75 Greatest Batman Writers and Artists: Artists #15-11
In honor of the seventy-fifth anniversary of Batman, we’re doing four straight months of polls having to do with Batman, culminating with the official celebration of Batman’s anniversary at the end of July. The last installment will deal with Batman stories, but this month will be about Batman’s writers and artists (40 artists and 35 writers).
You all voted, now here are the results! Here is a master list of all the writers and artists featured so far. We continue with Batman artists #15-11…
NOTE: Don’t be a jerk about creators in the comments section. If you are not a fan of a particular creator, that’s fine, but be respectful about it. No insulting creators or otherwise being a jerk about creators. Specifically, no “Creator X better not be in the top ten!” or variations of that idea (“Creator X better not be ahead of Creator Y,” etc.) I’ll be deleting any comments like that and, depending on how jerky the comment was, banning commenters.
-- -- --
- _REQUIRED ACTIONS_:
A - According to the Batman poll post, how many artists and how many writers does this month cover?
B - From the Batman poll post, reproduce the passage from "You all voted, now" to "was, banning commenters." word for word.
-- -- --
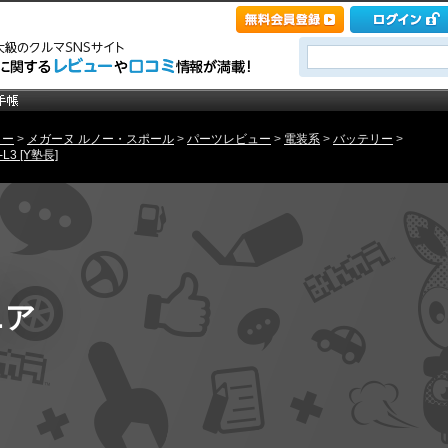
ノー
>
メガーヌ ルノー・スポール
>
パーツレビュー
>
電装系
>
バッテリー
>
L3 [Y塾長]
ニア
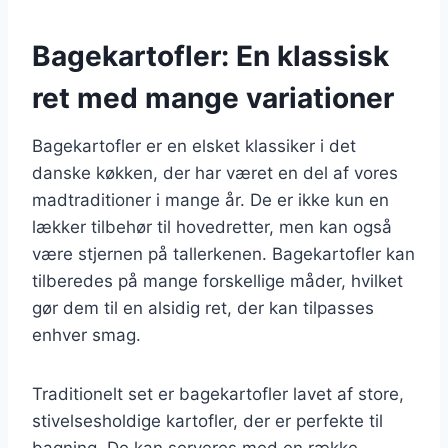
Bagekartofler: En klassisk
ret med mange variationer
Bagekartofler er en elsket klassiker i det
danske køkken, der har været en del af vores
madtraditioner i mange år. De er ikke kun en
lækker tilbehør til hovedretter, men kan også
være stjernen på tallerkenen. Bagekartofler kan
tilberedes på mange forskellige måder, hvilket
gør dem til en alsidig ret, der kan tilpasses
enhver smag.
Traditionelt set er bagekartofler lavet af store,
stivelsesholdige kartofler, der er perfekte til
bagning. De kan serveres med en række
-- -- --
- _PROBLEM SOLUTIONS_:
A - 40 artists and 35 writers.

B -
You all voted, now here are the results! Here is a master list of all the writers and artists featured so far. We continue with Batman artists #15-11…
NOTE: Don’t be a jerk about creators in the comments section. If you are not a fan of a particular creator, that’s fine, but be respectful about it. No insulting creators or otherwise being a jerk about creators. Specifically, no “Creator X better not be in the top ten!” or variations of that idea (“Creator X better not be ahead of Creator Y,” etc.) I’ll be deleting any comments like that and, depending on how jerky the comment was, banning commenters.